Based on my decade-long advocacy on trying to reduce the risk of our schools collapsing during earthquakes, I do not expect the Government to change their stay-and-shelter earthquake protocols. However, our students must be given a fighting chance to survive when their classroom block collapses.

The obvious solution is to strengthen all desks in the classroom, so that they can collectively support the weight of the falling concrete slab(s) above it. The Government is strongly advised to consider the better alternative of economically strengthening the school buildings, so that our students can honestly be told to stay and live.
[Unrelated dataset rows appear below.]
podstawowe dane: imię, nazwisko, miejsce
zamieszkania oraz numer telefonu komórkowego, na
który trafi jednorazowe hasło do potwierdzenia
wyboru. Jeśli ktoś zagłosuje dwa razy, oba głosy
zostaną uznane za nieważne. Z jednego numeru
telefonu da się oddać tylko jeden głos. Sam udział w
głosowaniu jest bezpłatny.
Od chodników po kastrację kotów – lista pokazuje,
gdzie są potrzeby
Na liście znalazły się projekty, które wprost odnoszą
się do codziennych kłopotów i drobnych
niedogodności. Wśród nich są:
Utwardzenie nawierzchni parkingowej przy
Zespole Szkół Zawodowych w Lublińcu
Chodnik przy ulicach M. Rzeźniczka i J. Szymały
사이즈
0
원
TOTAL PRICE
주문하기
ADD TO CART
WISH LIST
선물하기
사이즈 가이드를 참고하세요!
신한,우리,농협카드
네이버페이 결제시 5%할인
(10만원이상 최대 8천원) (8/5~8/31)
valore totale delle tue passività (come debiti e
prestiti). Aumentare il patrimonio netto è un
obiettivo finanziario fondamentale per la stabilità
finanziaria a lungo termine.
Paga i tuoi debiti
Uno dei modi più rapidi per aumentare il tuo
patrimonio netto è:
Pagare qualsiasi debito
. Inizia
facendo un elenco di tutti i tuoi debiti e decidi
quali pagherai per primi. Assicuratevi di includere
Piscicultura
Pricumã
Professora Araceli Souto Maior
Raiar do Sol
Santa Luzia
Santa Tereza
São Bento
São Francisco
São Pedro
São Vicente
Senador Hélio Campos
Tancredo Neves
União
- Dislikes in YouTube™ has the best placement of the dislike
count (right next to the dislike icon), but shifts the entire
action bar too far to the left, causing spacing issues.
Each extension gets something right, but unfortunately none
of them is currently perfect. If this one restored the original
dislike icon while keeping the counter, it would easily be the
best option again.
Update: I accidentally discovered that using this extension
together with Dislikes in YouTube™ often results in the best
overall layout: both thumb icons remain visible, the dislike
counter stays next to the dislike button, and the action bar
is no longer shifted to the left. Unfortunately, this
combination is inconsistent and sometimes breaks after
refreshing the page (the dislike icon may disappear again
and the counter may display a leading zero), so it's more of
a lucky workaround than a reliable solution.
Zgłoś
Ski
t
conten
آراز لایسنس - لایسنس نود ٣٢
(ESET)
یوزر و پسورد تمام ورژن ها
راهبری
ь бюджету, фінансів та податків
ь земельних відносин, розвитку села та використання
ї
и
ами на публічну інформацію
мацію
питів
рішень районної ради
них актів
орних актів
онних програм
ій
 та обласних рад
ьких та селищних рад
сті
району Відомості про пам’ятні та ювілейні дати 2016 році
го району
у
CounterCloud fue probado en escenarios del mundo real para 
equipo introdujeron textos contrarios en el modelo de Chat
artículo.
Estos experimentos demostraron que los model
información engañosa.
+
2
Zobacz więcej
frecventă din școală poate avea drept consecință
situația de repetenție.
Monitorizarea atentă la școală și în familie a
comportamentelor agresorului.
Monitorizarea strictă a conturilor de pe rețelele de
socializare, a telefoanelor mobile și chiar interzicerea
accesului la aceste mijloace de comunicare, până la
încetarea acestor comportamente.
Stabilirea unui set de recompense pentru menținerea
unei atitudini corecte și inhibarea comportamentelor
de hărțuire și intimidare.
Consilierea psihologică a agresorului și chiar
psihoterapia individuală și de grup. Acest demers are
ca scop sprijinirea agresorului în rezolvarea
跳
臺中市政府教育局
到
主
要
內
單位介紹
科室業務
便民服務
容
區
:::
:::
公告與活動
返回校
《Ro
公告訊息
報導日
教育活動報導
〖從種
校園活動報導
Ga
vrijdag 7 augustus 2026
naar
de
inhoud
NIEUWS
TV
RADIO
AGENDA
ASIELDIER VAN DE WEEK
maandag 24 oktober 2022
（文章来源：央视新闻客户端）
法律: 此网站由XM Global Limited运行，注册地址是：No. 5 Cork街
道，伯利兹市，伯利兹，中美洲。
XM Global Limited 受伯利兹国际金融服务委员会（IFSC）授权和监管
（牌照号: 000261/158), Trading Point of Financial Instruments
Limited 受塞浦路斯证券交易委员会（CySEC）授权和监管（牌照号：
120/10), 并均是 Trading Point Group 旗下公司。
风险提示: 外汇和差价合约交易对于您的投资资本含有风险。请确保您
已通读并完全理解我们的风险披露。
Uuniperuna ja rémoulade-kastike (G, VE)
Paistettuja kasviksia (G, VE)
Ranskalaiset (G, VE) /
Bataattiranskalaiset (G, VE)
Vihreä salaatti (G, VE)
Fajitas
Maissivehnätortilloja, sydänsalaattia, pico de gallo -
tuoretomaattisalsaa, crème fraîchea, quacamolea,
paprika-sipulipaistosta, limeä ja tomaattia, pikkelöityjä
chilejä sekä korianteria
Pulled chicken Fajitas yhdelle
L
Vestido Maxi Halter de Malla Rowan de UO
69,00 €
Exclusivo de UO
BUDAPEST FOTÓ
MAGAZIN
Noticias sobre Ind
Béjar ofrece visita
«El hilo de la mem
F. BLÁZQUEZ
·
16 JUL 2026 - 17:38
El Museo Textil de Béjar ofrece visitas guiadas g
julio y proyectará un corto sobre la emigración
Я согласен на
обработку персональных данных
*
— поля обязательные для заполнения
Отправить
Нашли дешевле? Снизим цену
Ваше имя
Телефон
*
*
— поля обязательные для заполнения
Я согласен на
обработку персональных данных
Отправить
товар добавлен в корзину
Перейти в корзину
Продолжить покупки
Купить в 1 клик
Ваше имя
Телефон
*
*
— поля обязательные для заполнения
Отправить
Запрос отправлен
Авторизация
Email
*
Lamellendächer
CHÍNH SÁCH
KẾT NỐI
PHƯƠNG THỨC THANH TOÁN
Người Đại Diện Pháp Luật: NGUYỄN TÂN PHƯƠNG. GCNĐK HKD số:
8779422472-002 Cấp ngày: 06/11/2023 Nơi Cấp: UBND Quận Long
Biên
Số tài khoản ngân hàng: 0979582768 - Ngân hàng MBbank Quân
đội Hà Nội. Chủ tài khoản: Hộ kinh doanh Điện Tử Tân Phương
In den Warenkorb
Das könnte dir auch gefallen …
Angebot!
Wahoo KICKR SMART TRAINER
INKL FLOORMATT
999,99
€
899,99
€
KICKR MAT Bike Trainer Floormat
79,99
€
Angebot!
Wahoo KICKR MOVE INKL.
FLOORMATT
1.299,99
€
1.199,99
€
Grenville Phillips II is a Chartered Structural Engineer. He can be reached at NextParty246@gmail.com

12 thoughts on “Difficult Conversations – Stay and Live

  1. Successive governments inability to properly maintain the road system, public buildings, machinery/equipment etc- is it unreasonable for the citizenry to question governments’ s quality control methods as it pertains to building standards, water standards etc? What are the professional associations like BAPE, Architects etc doing to inform the public? One notes of late we have seen the rise of BAMP.

  2. @ David BU
    Please do not put a heavier burden on the GoB than it is able to bear. Each profession and professional body has a responsibility to incorporate best practices when they do work in the Public and Private sectors. Societies are built on trust.. Continue this harping and you will get poor rakey persons offering themselves for public offices.

  3. Just throwing this out there but instead of re-enforcing desks??? teach students not to get under desks but run too walls , if they cant get out of the building . There is a much better chance of surviving because you usually have a leanto or v collapse giving voids rather than a pancake collapse in the center of room.

  4. My contribution to this topic. Let google be your friend.(page 106)
    If Indoors:
    DROP to the ground, take COVER by getting under a sturdy table or other piece of furniture, and
    HOLD on to the furniture to keep it over you until the shaking stops. If there isn’t a table or desk near you, cover your face and head with your arms and crouch in an inside corner of the building.
    Stay away from glass, windows, outside doors and walls, and anything that could fall, such as lighting fixtures or furniture.
    Stay inside until shaking stops and it is safe to go outside. Research has shown that most earthquake injuries occur when people inside buildings attempt to move to a different location inside the building or try to leave.
    Be aware that electricity may go out or the sprinkler system or fire alarm may turn on.
    DO NOT use the elevators

  5. I am David basic training lol My suggestion was if the building were to collapse , When the twin towers came down lets face it there probably wasnt any voids but in a lot of cases there are and that is why people are found days later. I agree with Theo his is advise is the accepted strategy. but for me I am covering at a wall

  6. Earthquake emergency preparations should dentify the ring-beam-supported walls and have all in room practiced in taking cover under furniture together along there !!